Planetary News: Space Policy (2005)
NASA and Spaceward Foundation Announce First Centennial Challenges Prizes
24 March 2005
NASA and a new partner, the Spaceward Foundation, announced today that they would be awarding cash prizes totaling $400,000 for four space technology competitions to develop space tether and wireless power technologies. These will be the first prizes awarded under the space agency's Centennial Challenges program.
The concept behind the Centennial Challenges is to advance the state of space science technologies, and the program is adopting a traditional prize approach, effectively championed by the X-Prize which made headlines all over the world last year by awarding $10 million to Burt Rutan and Scaled Composites for successfully building a suborbital spacecraft and twice flying it to space and returning it safely. The X-Prize was based on the [Raymond] Orteig Prize that Charles A. Lindbergh won by becoming the first person to fly solo across the Atlantic Ocean in May 1927.
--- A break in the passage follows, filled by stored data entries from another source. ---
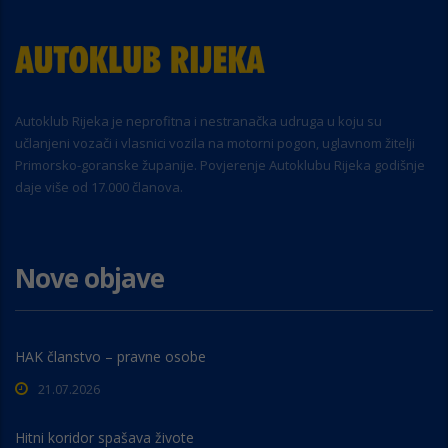
Autoklub Rijeka je neprofitna i nestranačka udruga u koju su
učlanjeni vozači i vlasnici vozila na motorni pogon, uglavnom žitelji
Primorsko-goranske županije. Povjerenje Autoklubu Rijeka godišnje
daje više od 17.000 članova.
Nove objave
HAK članstvo – pravne osobe
21.07.2026
Hitni koridor spašava živote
"The goal here is to stimulate creative, new thinking, and this may work," said Louis Friedman, Executive Director of The Planetary Society.
The first two Centennial Challenges competitions will focus on the development of lightweight yet strong tether materials for space tethers, and the advancement of wireless power transmission technologies which together will go toward building a space elevator.
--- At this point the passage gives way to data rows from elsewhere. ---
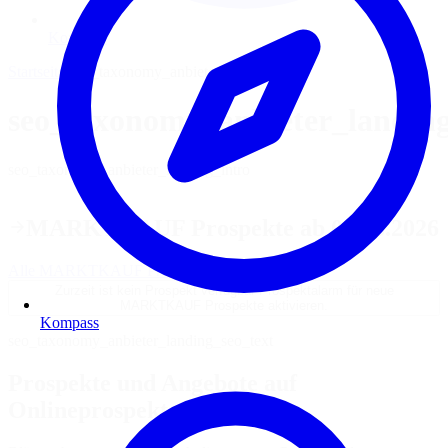
Kompass
Startseite
›
seo_taxonomy_anbieter_landing_h1
seo_taxonomy_anbieter_landin
seo_taxonomy_anbieter_landing_intro
MARKTKAUF Prospekte ab 03.08.2026
Alle MARKTKAUF Prospekte
Zurzeit ist kein Prospekt verfügbar
Prospektalarm für neue
MARKTKAUF Prospekte aktivieren.
Kompass
seo_taxonomy_anbieter_landing_seo_text
Prospekte und Angebote auf
Onlineprospekte.com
The Tether Challenge centers on the creation of a material that combines light weight and incredible strength. Under this challenge, teams will develop high strength materials that will be stretched in a head-to-head competition to see which tether is strongest.
The Beam Power challenge focuses on the development of wireless power technologies for a wide range of exploration purposes, such as human lunar exploration and long-duration Mars reconnaissance. In this challenge, teams will develop wireless power transmission systems, including transmitters and receivers, to power robotic climbers to lift the greatest weight possible to the top of a 50-meter cable in under three minutes.
The winners of each initial 2005 challenge will receive $50,000. A second set of Tether and Beam Power challenges in 2006 will be more technically challenging, the release stated. Each of those challenges will award purses of $100,000, $40,000, and $10,000 for first, second, and third place.
NASA's Centennial Challenges prize program "promotes technical innovation through a novel program of prize competitions to tap the nation's ingenuity to make revolutionary advances to support the Vision for Space Exploration and NASA goals," according to the official agency release. The program is managed by the space agency's Exploration Systems Mission Directorate. The Spaceward Foundation is "a public-funds non-profit organization dedicated to furthering space science and technology in the public mindshare and in educational curriculums," according to it website, and is the driving force behind a project called Elevator 2010, a project to build the first space elevator.
No one was available at the Spaceward's Mountain View, California headquarters or at NASA headquarters today to offer any more detail about the quid pro quos of the new agreement.